The Islamic Republic announced the "Great Prophet 7" missile exercise on Sunday after a European embargo against Iranian crude oil purchases took full effect following another fruitless round of big power talks with Tehran.
Iran's official English-language Press TV said the Shahab 3 missile with a range of 1,300 km (800 miles) - able to reach Israel - was tested along with the shorter-range Shahab 1 and 2 and other missile classes.
"The main aim of this drill is to demonstrate the Iranian nation's political resolve to defend vital values and national interests," Revolutionary Guards Deputy Commander Hossein Salami was quoted by Press TV as saying.
He said the tests were in response to Iran's enemies who talk of a "military option being on the table".
"The maneuvers are an answer to the rude words spoken against Iran," Fars news agency quoted him as saying.
Analysts have challenged some of Iran's military assertions, saying it often exaggerates its capabilities.
Senior researcher Pieter Wezeman of the Stockholm International Peace Research Institute said Iran's missiles were still relatively inaccurate and of limited use in conventional warfare.
With conventional warheads, "their only utility is as a tool of terror and no more than that," he said by telephone.
He added, however, that they could be suitable for carrying nuclear warheads, especially the larger ones.
Another think-tank, the International Institute for Strategic Studies, said in a 2010 report that all of Tehran's ballistic missiles were "inherently capable of a nuclear payload", if Iran was able to make a small enough bomb.
Iran denies Western accusations that it is seeking to develop nuclear weapons capability.

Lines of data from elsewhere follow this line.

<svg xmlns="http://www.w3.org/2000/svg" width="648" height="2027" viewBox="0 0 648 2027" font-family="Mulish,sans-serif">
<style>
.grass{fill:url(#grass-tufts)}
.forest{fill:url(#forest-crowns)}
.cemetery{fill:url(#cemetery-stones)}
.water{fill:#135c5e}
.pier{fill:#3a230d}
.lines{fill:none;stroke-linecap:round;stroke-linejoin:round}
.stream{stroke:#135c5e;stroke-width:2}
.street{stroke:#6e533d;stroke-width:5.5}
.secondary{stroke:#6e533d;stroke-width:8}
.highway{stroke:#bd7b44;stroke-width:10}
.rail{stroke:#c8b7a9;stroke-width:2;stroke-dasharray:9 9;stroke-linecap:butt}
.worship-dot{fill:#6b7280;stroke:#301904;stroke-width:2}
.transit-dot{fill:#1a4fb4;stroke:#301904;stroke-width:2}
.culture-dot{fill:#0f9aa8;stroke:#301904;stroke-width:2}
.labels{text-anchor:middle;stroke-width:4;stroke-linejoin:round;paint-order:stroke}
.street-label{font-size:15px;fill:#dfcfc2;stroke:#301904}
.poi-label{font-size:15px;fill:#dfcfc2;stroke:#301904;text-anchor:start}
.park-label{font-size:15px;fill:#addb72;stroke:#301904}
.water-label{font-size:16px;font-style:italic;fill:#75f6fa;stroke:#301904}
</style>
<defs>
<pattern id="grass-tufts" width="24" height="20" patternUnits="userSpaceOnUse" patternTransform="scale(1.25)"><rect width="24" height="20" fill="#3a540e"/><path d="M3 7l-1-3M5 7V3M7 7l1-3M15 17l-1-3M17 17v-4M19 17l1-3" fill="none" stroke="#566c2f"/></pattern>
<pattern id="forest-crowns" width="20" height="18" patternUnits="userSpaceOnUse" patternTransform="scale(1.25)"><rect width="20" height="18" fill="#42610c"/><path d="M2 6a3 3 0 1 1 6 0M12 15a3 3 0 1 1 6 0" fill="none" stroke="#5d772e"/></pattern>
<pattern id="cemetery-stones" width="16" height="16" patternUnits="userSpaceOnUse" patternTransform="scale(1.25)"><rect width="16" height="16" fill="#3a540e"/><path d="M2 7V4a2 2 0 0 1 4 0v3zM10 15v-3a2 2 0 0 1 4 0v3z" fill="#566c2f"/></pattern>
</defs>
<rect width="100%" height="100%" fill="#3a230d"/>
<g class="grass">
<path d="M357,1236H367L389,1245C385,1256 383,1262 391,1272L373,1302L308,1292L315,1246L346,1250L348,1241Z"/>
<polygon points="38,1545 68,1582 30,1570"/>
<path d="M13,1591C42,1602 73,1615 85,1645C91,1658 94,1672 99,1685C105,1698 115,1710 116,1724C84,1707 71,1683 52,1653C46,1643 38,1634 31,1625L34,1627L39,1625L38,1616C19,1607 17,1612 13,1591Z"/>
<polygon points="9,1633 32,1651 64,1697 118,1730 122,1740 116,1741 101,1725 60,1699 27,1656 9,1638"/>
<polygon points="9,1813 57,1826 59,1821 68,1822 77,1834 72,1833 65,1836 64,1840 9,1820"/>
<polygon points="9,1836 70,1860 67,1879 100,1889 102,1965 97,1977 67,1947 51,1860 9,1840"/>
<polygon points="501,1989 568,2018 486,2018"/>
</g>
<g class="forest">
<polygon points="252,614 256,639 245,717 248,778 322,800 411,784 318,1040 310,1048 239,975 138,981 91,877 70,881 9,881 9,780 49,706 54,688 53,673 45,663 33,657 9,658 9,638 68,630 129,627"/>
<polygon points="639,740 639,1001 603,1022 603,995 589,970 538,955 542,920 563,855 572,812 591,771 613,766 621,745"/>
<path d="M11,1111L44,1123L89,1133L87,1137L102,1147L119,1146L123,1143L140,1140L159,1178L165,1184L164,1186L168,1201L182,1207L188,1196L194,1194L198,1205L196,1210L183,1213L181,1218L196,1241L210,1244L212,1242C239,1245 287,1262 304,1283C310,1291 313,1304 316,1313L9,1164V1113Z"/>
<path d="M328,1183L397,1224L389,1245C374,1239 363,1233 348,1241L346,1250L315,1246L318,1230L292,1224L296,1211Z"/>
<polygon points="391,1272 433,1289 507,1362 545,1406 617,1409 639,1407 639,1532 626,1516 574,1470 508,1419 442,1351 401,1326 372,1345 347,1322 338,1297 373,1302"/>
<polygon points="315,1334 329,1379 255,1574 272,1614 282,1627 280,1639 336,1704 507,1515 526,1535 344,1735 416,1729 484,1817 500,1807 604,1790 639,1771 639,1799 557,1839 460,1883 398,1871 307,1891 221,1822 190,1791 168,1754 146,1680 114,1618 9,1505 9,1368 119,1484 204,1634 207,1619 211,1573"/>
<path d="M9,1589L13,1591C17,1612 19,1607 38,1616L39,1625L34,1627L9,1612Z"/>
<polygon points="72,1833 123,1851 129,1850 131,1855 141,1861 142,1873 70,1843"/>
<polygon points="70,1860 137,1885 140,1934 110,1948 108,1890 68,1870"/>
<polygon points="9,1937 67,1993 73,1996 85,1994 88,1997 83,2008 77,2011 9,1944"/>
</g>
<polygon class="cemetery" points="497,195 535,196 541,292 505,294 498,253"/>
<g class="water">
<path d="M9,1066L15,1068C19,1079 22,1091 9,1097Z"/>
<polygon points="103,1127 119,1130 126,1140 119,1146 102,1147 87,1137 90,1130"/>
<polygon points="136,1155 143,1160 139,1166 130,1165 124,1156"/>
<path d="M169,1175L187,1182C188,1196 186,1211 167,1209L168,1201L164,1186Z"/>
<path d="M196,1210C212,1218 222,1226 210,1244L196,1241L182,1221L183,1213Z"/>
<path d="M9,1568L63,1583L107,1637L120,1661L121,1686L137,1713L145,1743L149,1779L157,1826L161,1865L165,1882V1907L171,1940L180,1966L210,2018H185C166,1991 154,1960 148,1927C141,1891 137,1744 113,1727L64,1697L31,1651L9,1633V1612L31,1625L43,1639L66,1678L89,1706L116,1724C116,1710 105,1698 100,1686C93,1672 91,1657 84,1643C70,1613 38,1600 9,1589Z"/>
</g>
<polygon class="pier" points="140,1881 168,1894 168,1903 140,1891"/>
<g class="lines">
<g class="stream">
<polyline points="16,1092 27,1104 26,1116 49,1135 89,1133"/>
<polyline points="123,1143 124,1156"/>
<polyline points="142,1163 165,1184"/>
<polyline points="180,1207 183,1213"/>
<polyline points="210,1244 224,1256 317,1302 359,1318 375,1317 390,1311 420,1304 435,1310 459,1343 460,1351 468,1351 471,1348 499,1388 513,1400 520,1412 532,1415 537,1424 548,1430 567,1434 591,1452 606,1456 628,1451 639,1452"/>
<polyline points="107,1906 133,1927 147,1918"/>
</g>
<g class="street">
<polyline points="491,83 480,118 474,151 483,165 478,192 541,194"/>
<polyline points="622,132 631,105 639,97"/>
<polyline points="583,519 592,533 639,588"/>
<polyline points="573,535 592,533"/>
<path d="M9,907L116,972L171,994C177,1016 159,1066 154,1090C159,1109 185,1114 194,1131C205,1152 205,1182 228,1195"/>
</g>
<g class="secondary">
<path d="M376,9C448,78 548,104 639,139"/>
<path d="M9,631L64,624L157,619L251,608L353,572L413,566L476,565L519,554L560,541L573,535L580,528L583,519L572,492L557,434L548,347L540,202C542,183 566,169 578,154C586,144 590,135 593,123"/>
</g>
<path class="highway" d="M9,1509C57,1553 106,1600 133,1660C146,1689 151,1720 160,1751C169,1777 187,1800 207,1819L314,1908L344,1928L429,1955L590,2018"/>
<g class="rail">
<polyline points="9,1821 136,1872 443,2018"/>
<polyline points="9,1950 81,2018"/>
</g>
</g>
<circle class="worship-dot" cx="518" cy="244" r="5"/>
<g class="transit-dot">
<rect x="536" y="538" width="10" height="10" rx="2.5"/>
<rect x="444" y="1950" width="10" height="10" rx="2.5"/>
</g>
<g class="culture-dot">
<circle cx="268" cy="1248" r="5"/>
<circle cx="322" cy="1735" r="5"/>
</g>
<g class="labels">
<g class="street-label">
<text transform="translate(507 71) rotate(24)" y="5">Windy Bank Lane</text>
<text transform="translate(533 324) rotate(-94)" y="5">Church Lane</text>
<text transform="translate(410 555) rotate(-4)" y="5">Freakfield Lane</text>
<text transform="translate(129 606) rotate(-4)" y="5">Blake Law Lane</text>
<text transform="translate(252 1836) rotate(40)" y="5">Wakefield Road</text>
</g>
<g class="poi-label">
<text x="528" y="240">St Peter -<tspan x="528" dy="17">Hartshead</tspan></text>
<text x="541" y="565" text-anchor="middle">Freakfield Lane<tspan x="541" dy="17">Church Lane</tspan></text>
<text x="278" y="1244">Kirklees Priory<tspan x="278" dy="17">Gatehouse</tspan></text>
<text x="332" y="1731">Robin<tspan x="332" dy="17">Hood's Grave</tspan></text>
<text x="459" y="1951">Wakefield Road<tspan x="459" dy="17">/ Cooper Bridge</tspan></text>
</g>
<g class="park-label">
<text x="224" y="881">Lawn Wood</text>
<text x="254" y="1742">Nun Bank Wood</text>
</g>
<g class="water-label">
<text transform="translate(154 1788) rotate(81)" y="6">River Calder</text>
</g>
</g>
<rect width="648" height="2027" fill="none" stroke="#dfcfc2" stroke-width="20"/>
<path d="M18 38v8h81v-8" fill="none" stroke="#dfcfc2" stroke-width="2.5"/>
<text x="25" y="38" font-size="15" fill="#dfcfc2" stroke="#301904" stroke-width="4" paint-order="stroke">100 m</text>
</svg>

The world's No. 5 oil exporter maintains that it is enriching uranium only to generate more energy for a rapidly growing population.
UNMANNED DRONE TESTS WEDNESDAY
Fars said dozens of missiles involved in this week's exercises had been aimed at simulated air bases and that Iranian-built unmanned drones would be tested on Wednesday.

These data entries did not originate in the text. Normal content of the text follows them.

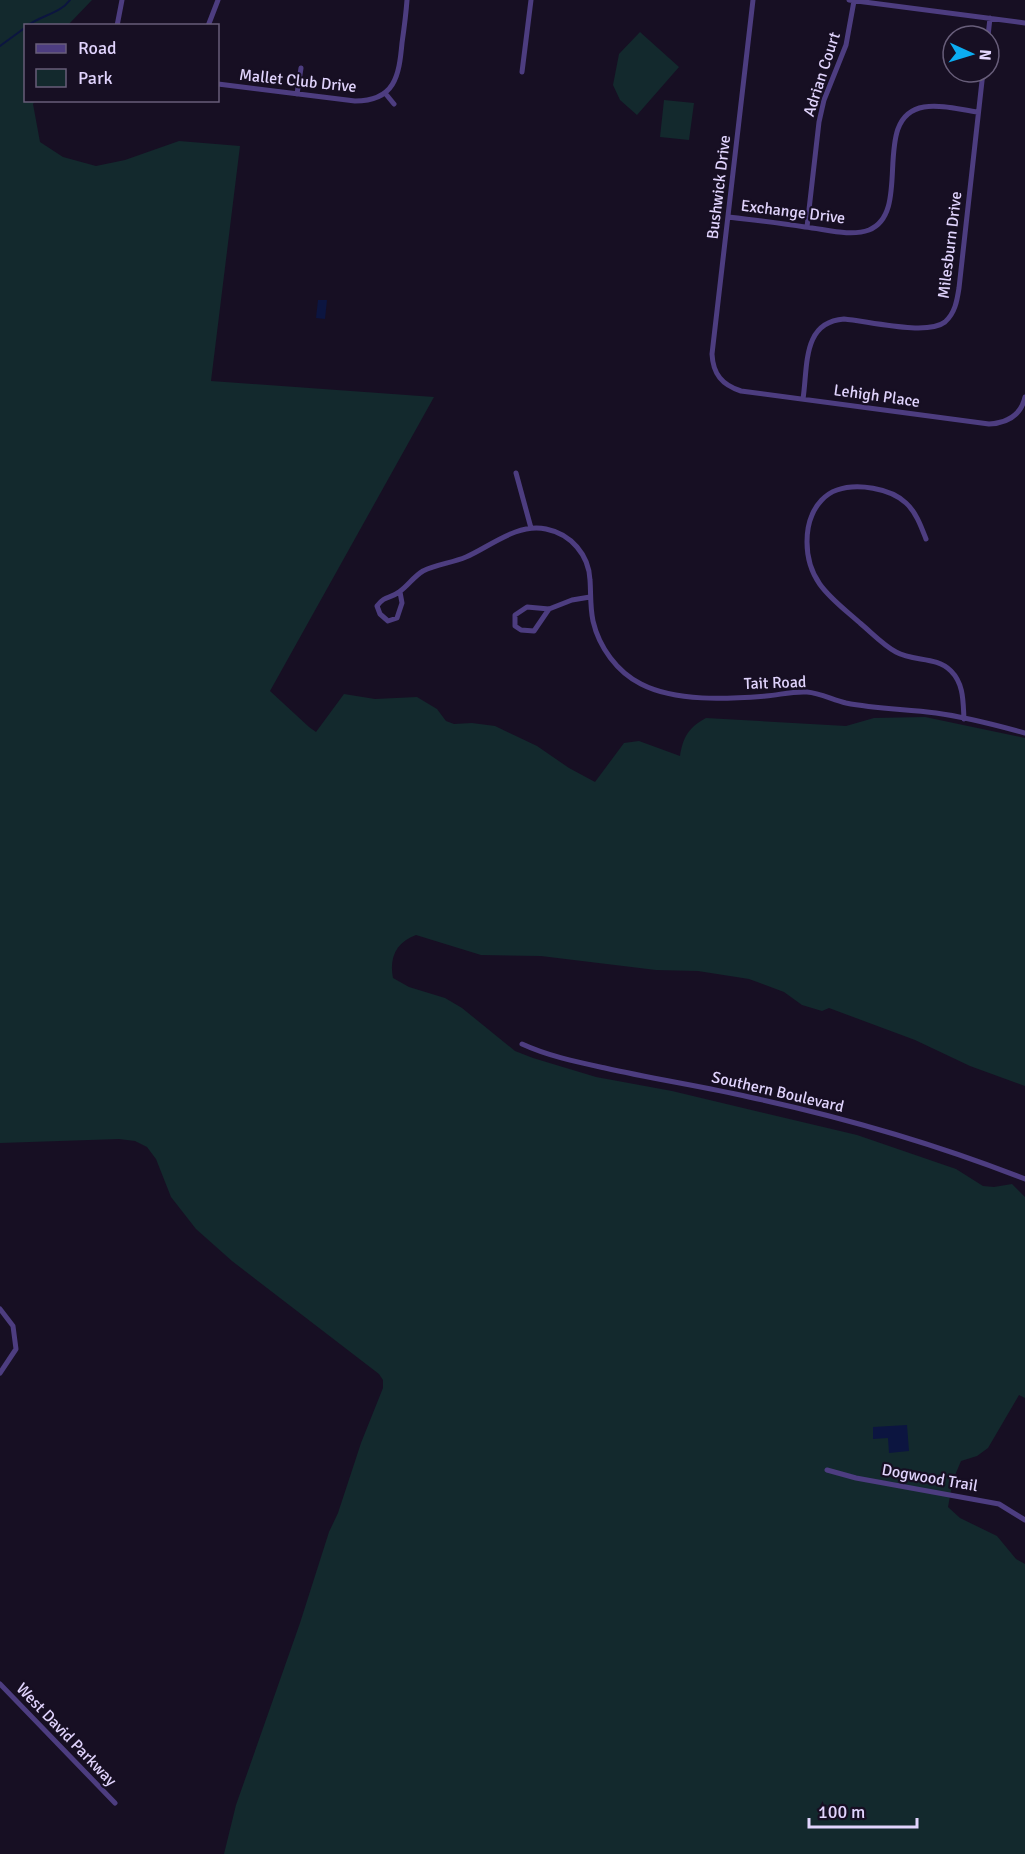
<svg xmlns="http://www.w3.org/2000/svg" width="1025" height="1854" font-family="Signika,sans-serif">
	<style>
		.green { fill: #13292d }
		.water { fill: #0c1540 }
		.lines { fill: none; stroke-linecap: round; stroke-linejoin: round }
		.stream { stroke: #0c1540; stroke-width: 2 }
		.street { stroke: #4d3d80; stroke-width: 5 }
		.labels { text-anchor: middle; stroke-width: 4.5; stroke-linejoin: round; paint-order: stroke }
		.street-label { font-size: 16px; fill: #e1d4fd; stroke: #170f23 }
	</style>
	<rect width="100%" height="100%" fill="#170f23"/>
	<!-- green -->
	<path class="green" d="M0,0h92l-24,25 -42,1v74l9,1 -2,3 7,38 23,15 33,9 29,-6 54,-19 61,5 -29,235 223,16 -164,294 39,36 7,5 28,-38 31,5 42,-2 20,12 9,12 8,3 18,-1 23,3 42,20 32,22 26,14 29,-39 15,-2 41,15c3,-19 9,-29 26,-38l140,8 28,-8 51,-1 100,21v348l-55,-20 -55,-26 -86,-32 -7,3 -20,-6 -18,-13 -35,-13 -51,-8 -42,-1 -115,-14 -60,-1 -65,-20c-20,7 -27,23 -23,43l16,9 36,11 17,10 53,43 18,7 63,19 76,14 185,44 99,34 27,17 11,1 18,-3 13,13v201l-6,-3 -31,53 -11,8 -16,5 -8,19 -5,27 12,11 37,18 19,23 9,5v290h-801l12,-49 64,-182 29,-91 9,-19 23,-70 22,-55v-8l-4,-6 -147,-113 -36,-32 -25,-32 -15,-38 -9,-12 -12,-6 -16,-2 -119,4z
		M640,32l39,35 -42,48 -17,-15 -7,-15 6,-31z
		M664,100l30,3 -5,37 -29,-3z"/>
	<!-- water -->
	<path class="water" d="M318,300h9l-2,19 -9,-1z
		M907,1425l2,26 -20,2 -1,-15 -15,1v-12z"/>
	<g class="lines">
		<!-- stream -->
		<path class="stream" d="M27,26c14,-11 33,-12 43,-26
			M0,46l26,-19"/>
		<!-- street -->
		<path class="street" d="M753,0l-41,354c1,20 10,31 29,37l248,33c18,-1 32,-9 36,-27
			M849,0l176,23
			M117,26l5,-26
			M208,26l10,-26
			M988,36l2,-18
			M522,72l9,-72
			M218,84l137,17c40,0 44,-25 47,-58 2,-14 4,-29 5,-43
			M385,93l9,11
			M297,94l4,-26
			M728,217c26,3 52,6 77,10 20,2 45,10 64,3 45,-18 0,-114 55,-123 17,-3 38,3 54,5
			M807,227l12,-105 5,-22 22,-55 8,-44
			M803,399c5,-33 -1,-77 41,-80 24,2 83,17 101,3 10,-9 12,-21 14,-34l24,-216
			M516,473l15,55
			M926,539c-5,-13 -10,-27 -20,-36 -16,-15 -49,-20 -69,-13 -12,4 -21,15 -25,25 -4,9 -5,18 -5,27 0,41 26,57 53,81 12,10 23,22 36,29 18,10 40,4 55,19 13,13 12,31 13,48
			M400,592l2,11 -5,15 -9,3 -8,-7 -3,-8c8,-11 13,-7 22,-14 9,-6 14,-15 24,-21 14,-7 29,-8 43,-14 25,-11 51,-34 80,-28 25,5 43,26 44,51 1,14 0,27 3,41 6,26 24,51 48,63 35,18 86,15 125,12 13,-1 27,-5 41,-4 13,1 26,8 39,11 30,6 60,6 90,10 30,4 60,12 89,20
			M549,609l-15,22 -13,-1 -6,-4v-11l12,-8 22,2 23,-9 18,-3
			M522,1044c26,12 55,18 83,24 48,11 96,18 144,29 93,20 187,47 276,82
			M0,1309l13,17 3,23 -16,24
			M827,1470l29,8 143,26 26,16
			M0,1684l115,119"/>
	</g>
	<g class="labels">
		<!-- street labels -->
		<g class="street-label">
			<text transform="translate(821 74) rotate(-72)" y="6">Adrian Court</text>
			<text transform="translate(298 80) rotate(6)" y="6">Mallet Club Drive</text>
			<text transform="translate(718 187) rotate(-83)" y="6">Bushwick Drive</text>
			<text transform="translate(793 211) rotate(7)" y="6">Exchange Drive</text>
			<text transform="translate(949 245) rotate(-83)" y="6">Milesburn Drive</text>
			<text transform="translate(877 395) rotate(8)" y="6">Lehigh Place</text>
			<text transform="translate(775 682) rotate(-2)" y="6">Tait Road</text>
			<text transform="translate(778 1091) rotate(13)" y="6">Southern Boulevard</text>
			<text transform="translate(930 1477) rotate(10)" y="6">Dogwood Trail</text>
			<text transform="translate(67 1734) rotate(46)" y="6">West David Parkway</text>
		</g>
	</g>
	<!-- legend -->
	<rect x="24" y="24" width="195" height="78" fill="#170f23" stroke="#685e7a" stroke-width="1.5"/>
	<rect x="36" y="44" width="30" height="9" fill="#4d3d80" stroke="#685e7a" stroke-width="1.5"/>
	<text x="78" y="54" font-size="18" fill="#e1d4fd">Road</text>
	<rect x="36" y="69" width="30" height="18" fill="#13292d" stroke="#685e7a" stroke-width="1.5"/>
	<text x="78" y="84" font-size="18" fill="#e1d4fd">Park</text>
	<!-- north arrow -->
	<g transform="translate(971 54) rotate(94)"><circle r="28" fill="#170f23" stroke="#685e7a" stroke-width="1.5"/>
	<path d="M0-4.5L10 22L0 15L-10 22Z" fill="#0cadf1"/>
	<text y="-9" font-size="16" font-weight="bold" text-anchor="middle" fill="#e1d4fd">N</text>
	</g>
	<!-- scale -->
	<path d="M809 1818v9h108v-9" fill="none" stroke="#e1d4fd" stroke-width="3"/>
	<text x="818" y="1818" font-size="18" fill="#e1d4fd" stroke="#170f23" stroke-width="4.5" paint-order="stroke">100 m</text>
</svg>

Iran repeated its claim it is reverse-engineering the sophisticated US RQ-170 drone that it says it brought down during a spying mission last year.
"In this drone there are hundreds of technologies used, each of which are valuable to us in terms of operations, information and technicalities," General Amir Hajizadeh was quoted by the ISNA news agency as saying.
Tehran regularly states its claimed military dominance in the Gulf and has jangled nerves across the oil industry, which is concerned about any disruption in global crude supplies.
Iran has previously threatened to block the Strait of Hormuz, through which passes more than a third of the world's seaborne oil trade, in response to increasingly harsh sanctions imposed by the United States and its allies.
Wezeman said Iran had a large standing armed force, but that its weapons were generally outdated. "And those weapons only get older and older and they don't have access to new technology because they are under a United Nations arms embargo."
In his first comments since the European Union oil ban took force, President Mahmoud Ahmadinejad said sanctions would benefit Iran by lessening its dependent on crude exports.
"We must see the sanctions as an opportunity ... and which can forever take out of the enemy's hands the ability to use oil as a weapon for sanctions," Fars news agency quoted him as saying.
The EU embargo aims at pushing Iran to curb uranium enrichment that Western countries say is aimed at developing an atomic weapons capability.
On Monday, a group of Iranian parliamentarians proposed a bill calling for country to try to stop oil tankers shipping crude through the Strait of Hormuz to countries that support sanctions against it.
However, the Iranian parliament is relatively weak, analysts say, and the proposal has no chance of becoming law unless sanctioned by Iran's clerical supreme leader.
That is seen as unlikely in the near term given that Western powers have said they would tolerate no closure of the Strait while Iranian leaders, wedded to strategic pragmatism for the sake of survival, have said they seek no war with anyone.